Document excerpt:

# # # # #

Saturday, November 19, 2011

Part Two: What is Science? What is Faith?

Of course, the laws of science contain no matter and have no energy either and therefore do not exist except in people's minds. It's best to be completely scientific about the whole thing and refuse to believe in either ghosts or the laws of science. That way you're safe. That doesn't leave you very much to believe in, but that's scientific too.

I'm not going to get too carried with definitions here; this isn't supposed to be an academic treatise.  Nor should the reader consider my definitions particularly authoritative.  They're researched, but volumes since antiquity have been exhaustively written on the subject. 

If you're interested try some Karl Popper's Science, Pseudoscience and Falsifiability, Kant's Critique of Pure Reason (free ePub here), Pirsig's Zen and the Art of Motorcycle Maintenance (Amazon), or Hofstadter's Gödel Escher Bach (Amazon).

What is Science?
Science comes from scientia, one of a few Latin words meaning knowledge. And for a long time, it meant simply that: knowledge of a specific subject.  It's still used in this sense today for terms like political science, or library science.  What we commonly know as science today was referred to as natural philosophy until the 19th century or so.  It is a study of nature, in a particular systematic way.

What is nature?  Anything that can be sensed. Knowledge obtained through our senses is called empirical knowledge. Hypothesizing that the universe is just a dream a butterfly is having is something that one cannot (presumably) test using our five senses.  Thus it lies beyond the ken of science and in the realm of the supernatural or, in philosophy, metaphysics.

# # # # #

Material supplied:
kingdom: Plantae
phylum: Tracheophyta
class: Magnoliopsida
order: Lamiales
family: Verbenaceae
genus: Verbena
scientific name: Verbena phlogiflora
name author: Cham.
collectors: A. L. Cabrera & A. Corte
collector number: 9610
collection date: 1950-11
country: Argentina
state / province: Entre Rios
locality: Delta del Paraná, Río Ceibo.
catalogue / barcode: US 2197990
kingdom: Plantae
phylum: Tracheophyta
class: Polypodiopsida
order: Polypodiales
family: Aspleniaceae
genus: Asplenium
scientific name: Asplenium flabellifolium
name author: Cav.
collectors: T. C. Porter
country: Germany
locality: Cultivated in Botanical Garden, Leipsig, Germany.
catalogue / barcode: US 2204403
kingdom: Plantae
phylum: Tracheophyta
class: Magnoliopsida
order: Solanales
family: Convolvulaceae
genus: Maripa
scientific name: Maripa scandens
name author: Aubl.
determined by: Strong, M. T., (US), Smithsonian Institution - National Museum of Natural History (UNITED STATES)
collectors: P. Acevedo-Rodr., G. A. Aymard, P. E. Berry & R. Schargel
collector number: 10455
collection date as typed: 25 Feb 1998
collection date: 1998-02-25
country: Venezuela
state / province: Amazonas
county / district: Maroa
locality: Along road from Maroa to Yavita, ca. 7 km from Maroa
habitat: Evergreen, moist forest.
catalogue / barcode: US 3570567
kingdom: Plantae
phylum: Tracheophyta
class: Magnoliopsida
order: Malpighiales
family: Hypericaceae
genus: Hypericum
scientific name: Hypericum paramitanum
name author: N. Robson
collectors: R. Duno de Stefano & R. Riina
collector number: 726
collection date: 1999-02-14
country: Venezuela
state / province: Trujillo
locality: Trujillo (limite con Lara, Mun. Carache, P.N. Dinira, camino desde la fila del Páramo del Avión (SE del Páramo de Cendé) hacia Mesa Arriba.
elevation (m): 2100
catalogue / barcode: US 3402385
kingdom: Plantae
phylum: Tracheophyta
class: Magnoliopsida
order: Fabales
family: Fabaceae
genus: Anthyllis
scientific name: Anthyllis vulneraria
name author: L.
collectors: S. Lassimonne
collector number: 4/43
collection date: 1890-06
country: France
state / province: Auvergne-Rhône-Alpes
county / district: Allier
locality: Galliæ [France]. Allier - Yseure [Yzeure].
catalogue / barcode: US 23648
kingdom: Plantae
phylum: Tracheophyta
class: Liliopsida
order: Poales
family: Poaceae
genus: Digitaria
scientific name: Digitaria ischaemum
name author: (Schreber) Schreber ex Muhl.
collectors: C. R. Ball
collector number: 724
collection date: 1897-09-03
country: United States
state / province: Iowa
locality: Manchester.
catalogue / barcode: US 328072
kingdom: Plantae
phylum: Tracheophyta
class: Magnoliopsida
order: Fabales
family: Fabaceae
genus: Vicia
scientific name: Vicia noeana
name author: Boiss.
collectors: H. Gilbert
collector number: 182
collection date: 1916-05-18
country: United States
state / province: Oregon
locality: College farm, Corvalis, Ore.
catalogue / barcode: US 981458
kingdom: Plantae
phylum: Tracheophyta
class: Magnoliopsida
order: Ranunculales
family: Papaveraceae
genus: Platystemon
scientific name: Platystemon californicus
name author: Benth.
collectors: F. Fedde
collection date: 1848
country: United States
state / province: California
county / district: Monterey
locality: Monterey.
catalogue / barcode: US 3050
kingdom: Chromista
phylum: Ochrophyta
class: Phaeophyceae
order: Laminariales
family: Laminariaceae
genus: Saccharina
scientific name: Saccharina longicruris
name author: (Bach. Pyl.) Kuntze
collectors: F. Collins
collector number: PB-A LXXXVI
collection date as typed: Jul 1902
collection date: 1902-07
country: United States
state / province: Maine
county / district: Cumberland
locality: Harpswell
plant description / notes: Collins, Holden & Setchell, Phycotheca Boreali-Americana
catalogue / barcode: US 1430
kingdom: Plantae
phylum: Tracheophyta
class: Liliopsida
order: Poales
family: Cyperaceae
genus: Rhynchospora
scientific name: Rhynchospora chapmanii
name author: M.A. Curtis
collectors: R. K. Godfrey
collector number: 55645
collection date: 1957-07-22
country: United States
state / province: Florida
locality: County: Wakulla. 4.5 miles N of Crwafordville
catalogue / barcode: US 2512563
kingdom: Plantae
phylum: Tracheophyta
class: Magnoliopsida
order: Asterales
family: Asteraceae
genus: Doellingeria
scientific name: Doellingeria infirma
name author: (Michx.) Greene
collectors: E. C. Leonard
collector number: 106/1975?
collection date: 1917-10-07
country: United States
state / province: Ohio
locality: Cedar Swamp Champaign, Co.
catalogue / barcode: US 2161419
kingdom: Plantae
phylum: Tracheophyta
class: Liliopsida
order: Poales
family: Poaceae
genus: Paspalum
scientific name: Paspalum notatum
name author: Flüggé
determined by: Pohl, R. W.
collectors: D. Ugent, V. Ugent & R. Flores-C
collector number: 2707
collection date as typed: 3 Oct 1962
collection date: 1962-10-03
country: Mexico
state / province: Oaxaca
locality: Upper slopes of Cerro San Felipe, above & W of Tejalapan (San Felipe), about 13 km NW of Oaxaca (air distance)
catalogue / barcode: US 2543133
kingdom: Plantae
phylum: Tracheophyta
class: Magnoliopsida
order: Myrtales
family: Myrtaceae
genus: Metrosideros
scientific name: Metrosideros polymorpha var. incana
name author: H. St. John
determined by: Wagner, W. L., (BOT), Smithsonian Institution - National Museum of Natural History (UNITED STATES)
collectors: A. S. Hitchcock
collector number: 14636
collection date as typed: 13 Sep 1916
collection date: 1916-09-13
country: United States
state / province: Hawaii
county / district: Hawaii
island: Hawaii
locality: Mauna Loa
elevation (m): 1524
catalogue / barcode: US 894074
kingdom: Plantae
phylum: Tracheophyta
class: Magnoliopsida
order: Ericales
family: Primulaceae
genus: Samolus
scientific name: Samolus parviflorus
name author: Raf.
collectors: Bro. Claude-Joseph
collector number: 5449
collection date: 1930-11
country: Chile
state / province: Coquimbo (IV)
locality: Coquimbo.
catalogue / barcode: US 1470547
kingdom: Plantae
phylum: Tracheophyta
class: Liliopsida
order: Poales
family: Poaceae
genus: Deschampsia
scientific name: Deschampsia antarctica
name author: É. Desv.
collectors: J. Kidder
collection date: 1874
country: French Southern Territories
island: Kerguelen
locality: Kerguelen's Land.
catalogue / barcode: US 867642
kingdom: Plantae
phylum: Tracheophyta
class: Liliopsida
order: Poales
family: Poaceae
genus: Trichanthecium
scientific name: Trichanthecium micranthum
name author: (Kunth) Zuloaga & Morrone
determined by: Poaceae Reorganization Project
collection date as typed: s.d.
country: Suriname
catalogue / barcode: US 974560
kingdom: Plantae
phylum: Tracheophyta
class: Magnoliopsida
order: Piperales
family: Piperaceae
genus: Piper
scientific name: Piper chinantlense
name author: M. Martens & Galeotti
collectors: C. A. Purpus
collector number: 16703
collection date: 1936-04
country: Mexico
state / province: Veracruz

# # # # #

Set tasks:
a) Which works does the post on science and faith suggest for readers who want to go deeper? List each one with the author the post gives.
b) Carry on the post about science and faith from its last sentence, keeping its informal first-person voice.

Exercise answers:
a)
- Karl Popper's *Science, Pseudoscience and Falsifiability*
- Kant's *Critique of Pure Reason*
- Pirsig's *Zen and the Art of Motorcycle Maintenance*
- Hofstadter's *Gödel Escher Bach*

b)
Famed physicist Richard Feynman said "The principle of science, the definition, almost, is the following: The test of all knowledge is experiment. Experiment is the sole judge of scientific 'truth'."  Karl Popper summed the whole enchilada up nicely as "trial and error."
Gratuitous lol catz.
Mathematics is not science.  It is not concerned with nature (i.e. empirical knowledge).  It is a language; a very specific and remarkably beautiful language, but a language all the same.  Numbers have no existence outside our thoughts.  Same for logic.  They are languages often used to communicate science.

When I refer to science I'm also talking about the scientific method.  Very basically it involves forming a hypothesis, predicting an outcome based on the hypothesis and then devising an experiment to test it.  The experiment should be designed to try to falsify the hypothesis.  You're actually aiming for a fail.

Experiment is empirical, reproducible and measurable observation conducted in a controlled ("objective") manner and devised to disprove the hypothesis.  

Science involves three kinds of inference (and this is disputed to, but we'll accept them here for the sake of the argument).
Abduction:      Guessing; think of the old game Twenty Questions.  This is the source of the hypothesis.

Induction:         Induction involves developing general statements based on specific knowledge.  For instance "The sun always rises" is induction.  We make this general statement based on the empirical knowledge that it has always risen before.


Deduction:        Making specific findings based on a general premise.  For instance:
Premise:      All elevator music sucks
Observation:  Tool does not suck.
Conclusion:   Tool is not elevator music.


An example of deduction.



What is Faith?
Faith, of course, can have many definitions, but for the sake of the argument here faith is an unwarranted certainty of truth.  It is acceptance of something as absolutely true without supporting evidence actually,  even in the face of opposing evidence.

I've never heard of anyone describing it in these terms, but I'm going to define belief as faith-lite.  Something that you think, on the balance of probabilities, will be true without rational reason for doing so.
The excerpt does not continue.